#### Artigo
MARCELO NETTO RODRIGUES
da Redação
Não se espante;
ao ler este texto você está sendo filmado. Quanto menos
espontâneo for,
melhor, suas chances de estrelar o papel principal
aumentam.
Em "Vida, o Filme", livro do crítico cultural norte-americano,
Neal Gabler, somos atores e platéia ao mesmo tempo em busca
de reconhecimento. O espetáculo
é ininterrupto. "Não precisamos
mais sair do conforto do cinema
(...) aprendemos como escapar da
vida para a vida."
Esqueça (ou lembre-se de) Truman, Huxley e Orwell, o imaginário já é realidade, ou como Gabler
define: pós-realidade.
O livro só não busca responder
àquela pergunta estampada no
broche de um dos personagens de
"O Show de Truman": "Aonde isso vai dar?".
Leia abaixo a entrevista que
Neal Gabler concedeu à Folha,
por telefone, de Nova York, em
que ele responde por que não vê a
sociedade de entretenimento como um câncer.
Folha - O ícone da pós-modernidade para Aldous Huxley, em
"Admirável Mundo Novo" é representado por "Our Ford" (corruptela para "Our Lord" -nosso
senhor). Qual é o ícone principal
da pós-realidade?
Neal Gabler - Eu acho que Huxley estava errado ao acreditar que
o desejo pelo prazer seria coercivo. Não vejo o desejo sendo gerado de cima, mas por nós. Huxley
procurava localizar essa idéia em
uma única coisa, eu não acho que
ele percebeu que o mundo se
transformaria num amplo ícone
da pós-realidade.
Folha - Você escreve que "não
se trata de nenhum "ismo", mas
talvez o entretenimento seja a
força mais poderosa e inelutável de nosso tempo- uma força
tão esmagadora que acabou
produzindo uma metástase, virando a própria vida". Por que
ele não é patológico?
Gabler - Pelo menos ele não é
apenas um câncer. Usei o termo
(metástase) como um processo
descritivo. Dizer que pessoas à
procura de prazer por meio do
entretenimento estão sendo iludidas é um julgamento de valor.
########
#### Trechos dos registros
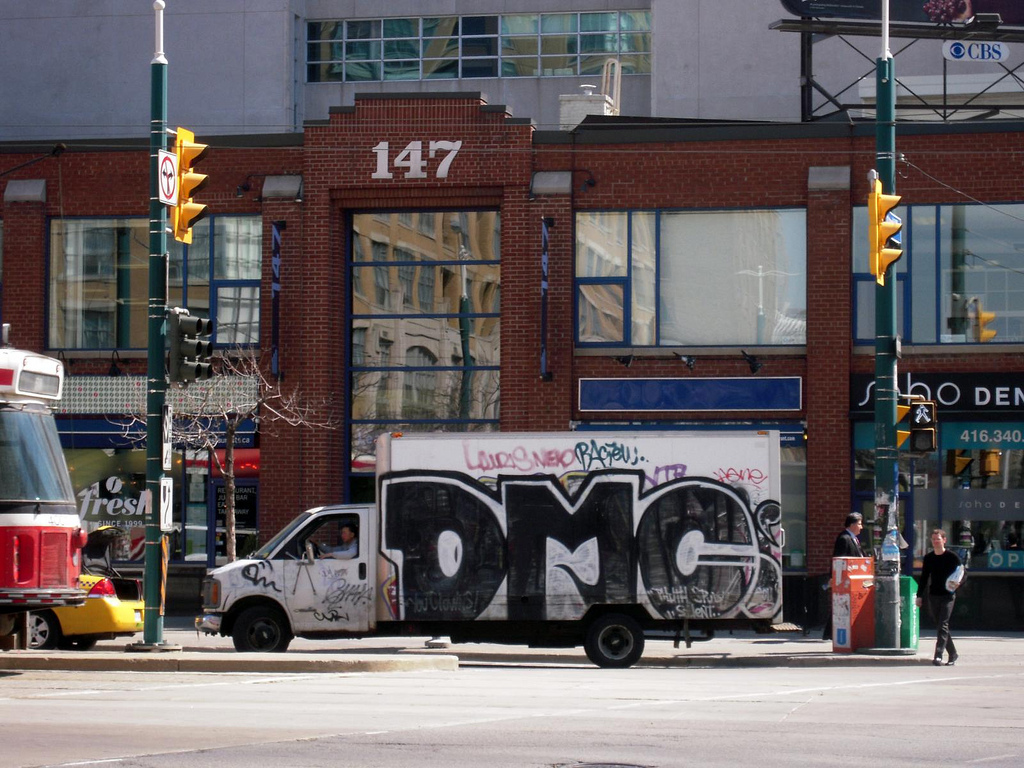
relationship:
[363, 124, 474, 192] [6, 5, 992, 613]
number on front of building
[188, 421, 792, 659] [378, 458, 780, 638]
truck covered in graffiti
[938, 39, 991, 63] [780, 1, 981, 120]
cbs sign under billboard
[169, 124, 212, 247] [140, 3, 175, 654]
traffic light on pole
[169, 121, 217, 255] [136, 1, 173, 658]
traffic light on pole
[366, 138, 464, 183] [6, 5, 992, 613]
number on building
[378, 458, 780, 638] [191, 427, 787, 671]
graffiti on truck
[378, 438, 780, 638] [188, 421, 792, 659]
graffiti on truck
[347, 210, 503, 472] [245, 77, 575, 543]
wall on building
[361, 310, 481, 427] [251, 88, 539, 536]
wall on building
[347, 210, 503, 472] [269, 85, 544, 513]
wall on building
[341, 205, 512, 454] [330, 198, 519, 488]
reflection on window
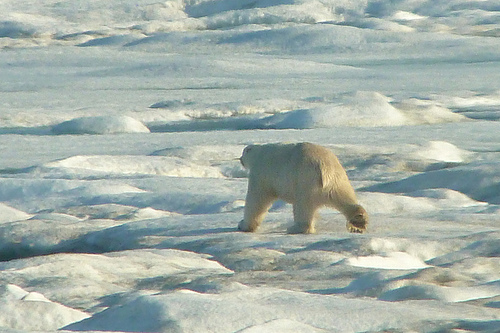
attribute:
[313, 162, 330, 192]
tail — short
########
| Exercício proposto A |
Segundo o artigo, quem escreveu o livro "Vida, o Filme"?
| Exercício proposto B |
Com base no artigo, explique por que Neal Gabler considera que Huxley estava errado.
| Exercício proposto C |
Reproduza, por favor, o trecho do artigo que vai de "O livro só não" até "da pós-realidade?".

| Resultado correto A |
O crítico cultural norte-americano Neal Gabler.

| Resultado correto B |
Para Gabler, Huxley errou ao acreditar que o desejo pelo prazer seria coercivo. Ele não vê esse desejo sendo gerado de cima, mas por nós.

| Resultado correto C |
O livro só não busca responder
àquela pergunta estampada no
broche de um dos personagens de
"O Show de Truman": "Aonde isso vai dar?".
Leia abaixo a entrevista que
Neal Gabler concedeu à Folha,
por telefone, de Nova York, em
que ele responde por que não vê a
sociedade de entretenimento como um câncer.
Folha - O ícone da pós-modernidade para Aldous Huxley, em
"Admirável Mundo Novo" é representado por "Our Ford" (corruptela para "Our Lord" -nosso
senhor). Qual é o ícone principal
da pós-realidade?